» **WORK TO BE COMPLETED**
Go through the data below and gather each line containing "định".

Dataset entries

☆ ☆ ☆ ☆

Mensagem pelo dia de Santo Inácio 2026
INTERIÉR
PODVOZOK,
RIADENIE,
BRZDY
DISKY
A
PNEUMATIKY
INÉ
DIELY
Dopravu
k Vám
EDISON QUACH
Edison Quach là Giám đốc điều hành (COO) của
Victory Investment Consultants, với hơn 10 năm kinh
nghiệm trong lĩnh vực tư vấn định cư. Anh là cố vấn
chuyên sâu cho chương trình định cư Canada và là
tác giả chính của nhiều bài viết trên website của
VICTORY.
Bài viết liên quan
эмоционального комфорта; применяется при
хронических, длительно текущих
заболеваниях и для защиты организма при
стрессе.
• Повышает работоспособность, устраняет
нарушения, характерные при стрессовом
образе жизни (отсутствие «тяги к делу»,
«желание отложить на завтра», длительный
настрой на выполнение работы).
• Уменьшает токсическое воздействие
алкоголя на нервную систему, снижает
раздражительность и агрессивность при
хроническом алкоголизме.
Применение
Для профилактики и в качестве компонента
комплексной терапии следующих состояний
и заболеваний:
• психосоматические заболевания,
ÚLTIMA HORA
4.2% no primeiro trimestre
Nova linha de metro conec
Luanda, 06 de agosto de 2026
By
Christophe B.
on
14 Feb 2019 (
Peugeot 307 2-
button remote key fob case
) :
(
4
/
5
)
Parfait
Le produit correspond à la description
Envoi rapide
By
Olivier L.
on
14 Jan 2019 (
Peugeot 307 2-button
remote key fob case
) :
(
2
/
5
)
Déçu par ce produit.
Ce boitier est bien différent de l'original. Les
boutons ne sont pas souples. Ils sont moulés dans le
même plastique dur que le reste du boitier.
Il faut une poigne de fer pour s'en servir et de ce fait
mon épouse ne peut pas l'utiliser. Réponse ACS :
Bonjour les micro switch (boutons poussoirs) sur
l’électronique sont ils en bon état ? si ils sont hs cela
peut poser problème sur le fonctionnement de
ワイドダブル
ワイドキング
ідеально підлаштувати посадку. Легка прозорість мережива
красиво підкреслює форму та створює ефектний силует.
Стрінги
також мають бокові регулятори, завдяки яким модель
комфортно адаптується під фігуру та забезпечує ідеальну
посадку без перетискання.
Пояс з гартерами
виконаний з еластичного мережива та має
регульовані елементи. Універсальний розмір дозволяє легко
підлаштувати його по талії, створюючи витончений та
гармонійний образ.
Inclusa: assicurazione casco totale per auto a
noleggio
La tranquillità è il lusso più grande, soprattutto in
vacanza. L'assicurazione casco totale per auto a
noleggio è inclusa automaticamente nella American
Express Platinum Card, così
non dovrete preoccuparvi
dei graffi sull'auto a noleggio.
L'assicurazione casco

☆ ☆ ☆ ☆

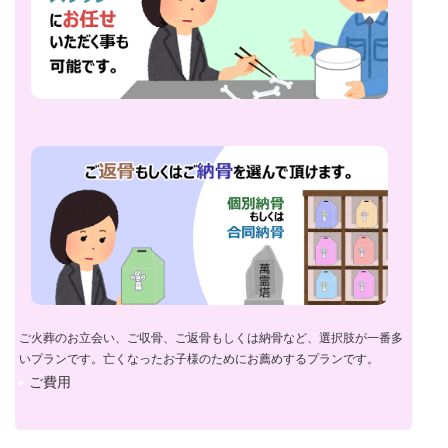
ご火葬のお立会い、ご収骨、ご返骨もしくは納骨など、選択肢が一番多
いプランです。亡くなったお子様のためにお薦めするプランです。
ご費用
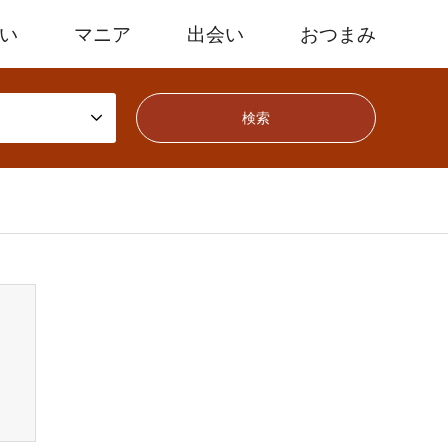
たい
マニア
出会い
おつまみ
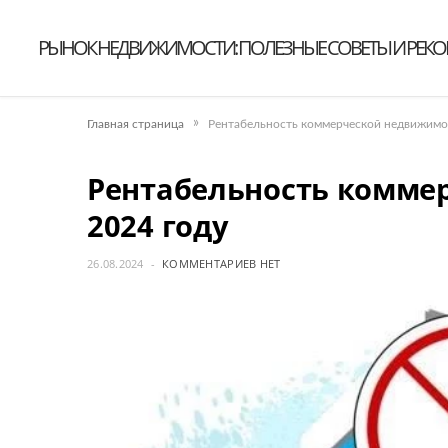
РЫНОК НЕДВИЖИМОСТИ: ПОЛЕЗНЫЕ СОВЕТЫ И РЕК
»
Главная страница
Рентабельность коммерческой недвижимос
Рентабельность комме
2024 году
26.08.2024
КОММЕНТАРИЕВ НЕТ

☆ ☆ ☆ ☆

» **REPLY TO THE TASK**
nghiệm trong lĩnh vực tư vấn định cư. Anh là cố vấn
chuyên sâu cho chương trình định cư Canada và là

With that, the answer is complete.